> [Direction]
Please reproduce every line of the records below, unchanged.

── The records

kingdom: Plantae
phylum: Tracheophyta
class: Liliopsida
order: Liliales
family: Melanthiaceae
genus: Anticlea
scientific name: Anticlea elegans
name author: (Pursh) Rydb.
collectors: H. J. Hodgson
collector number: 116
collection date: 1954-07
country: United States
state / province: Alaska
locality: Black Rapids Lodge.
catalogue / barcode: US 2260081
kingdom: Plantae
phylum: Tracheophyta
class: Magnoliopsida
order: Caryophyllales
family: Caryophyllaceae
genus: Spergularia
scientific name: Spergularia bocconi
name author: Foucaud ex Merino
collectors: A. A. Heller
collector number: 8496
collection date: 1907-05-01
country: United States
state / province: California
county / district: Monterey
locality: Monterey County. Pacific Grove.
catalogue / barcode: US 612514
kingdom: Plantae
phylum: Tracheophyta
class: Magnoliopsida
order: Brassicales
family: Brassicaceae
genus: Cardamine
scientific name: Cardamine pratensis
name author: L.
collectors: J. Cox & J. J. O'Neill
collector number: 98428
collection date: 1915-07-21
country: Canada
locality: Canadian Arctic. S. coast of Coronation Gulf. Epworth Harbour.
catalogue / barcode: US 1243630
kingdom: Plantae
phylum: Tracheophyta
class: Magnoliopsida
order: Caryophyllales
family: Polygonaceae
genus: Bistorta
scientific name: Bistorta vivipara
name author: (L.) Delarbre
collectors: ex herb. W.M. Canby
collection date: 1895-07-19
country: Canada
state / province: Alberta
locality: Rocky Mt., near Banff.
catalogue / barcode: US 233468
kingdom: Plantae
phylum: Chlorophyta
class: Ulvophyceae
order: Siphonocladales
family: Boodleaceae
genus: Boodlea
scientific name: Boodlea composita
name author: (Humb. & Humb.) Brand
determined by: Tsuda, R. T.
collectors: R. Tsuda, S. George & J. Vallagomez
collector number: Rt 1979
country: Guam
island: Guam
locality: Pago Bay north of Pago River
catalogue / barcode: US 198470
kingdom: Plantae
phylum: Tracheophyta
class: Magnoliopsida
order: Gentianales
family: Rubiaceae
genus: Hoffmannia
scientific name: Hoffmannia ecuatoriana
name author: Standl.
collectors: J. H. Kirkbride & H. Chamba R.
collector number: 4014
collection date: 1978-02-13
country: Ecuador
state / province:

────

> [Solved exercise]
kingdom: Plantae
phylum: Tracheophyta
class: Liliopsida
order: Liliales
family: Melanthiaceae
genus: Anticlea
scientific name: Anticlea elegans
name author: (Pursh) Rydb.
collectors: H. J. Hodgson
collector number: 116
collection date: 1954-07
country: United States
state / province: Alaska
locality: Black Rapids Lodge.
catalogue / barcode: US 2260081
kingdom: Plantae
phylum: Tracheophyta
class: Magnoliopsida
order: Caryophyllales
family: Caryophyllaceae
genus: Spergularia
scientific name: Spergularia bocconi
name author: Foucaud ex Merino
collectors: A. A. Heller
collector number: 8496
collection date: 1907-05-01
country: United States
state / province: California
county / district: Monterey
locality: Monterey County. Pacific Grove.
catalogue / barcode: US 612514
kingdom: Plantae
phylum: Tracheophyta
class: Magnoliopsida
order: Brassicales
family: Brassicaceae
genus: Cardamine
scientific name: Cardamine pratensis
name author: L.
collectors: J. Cox & J. J. O'Neill
collector number: 98428
collection date: 1915-07-21
country: Canada
locality: Canadian Arctic. S. coast of Coronation Gulf. Epworth Harbour.
catalogue / barcode: US 1243630
kingdom: Plantae
phylum: Tracheophyta
class: Magnoliopsida
order: Caryophyllales
family: Polygonaceae
genus: Bistorta
scientific name: Bistorta vivipara
name author: (L.) Delarbre
collectors: ex herb. W.M. Canby
collection date: 1895-07-19
country: Canada
state / province: Alberta
locality: Rocky Mt., near Banff.
catalogue / barcode: US 233468
kingdom: Plantae
phylum: Chlorophyta
class: Ulvophyceae
order: Siphonocladales
family: Boodleaceae
genus: Boodlea
scientific name: Boodlea composita
name author: (Humb. & Humb.) Brand
determined by: Tsuda, R. T.
collectors: R. Tsuda, S. George & J. Vallagomez
collector number: Rt 1979
country: Guam
island: Guam
locality: Pago Bay north of Pago River
catalogue / barcode: US 198470
kingdom: Plantae
phylum: Tracheophyta
class: Magnoliopsida
order: Gentianales
family: Rubiaceae
genus: Hoffmannia
scientific name: Hoffmannia ecuatoriana
name author: Standl.
collectors: J. H. Kirkbride & H. Chamba R.
collector number: 4014
collection date: 1978-02-13
country: Ecuador
state / province:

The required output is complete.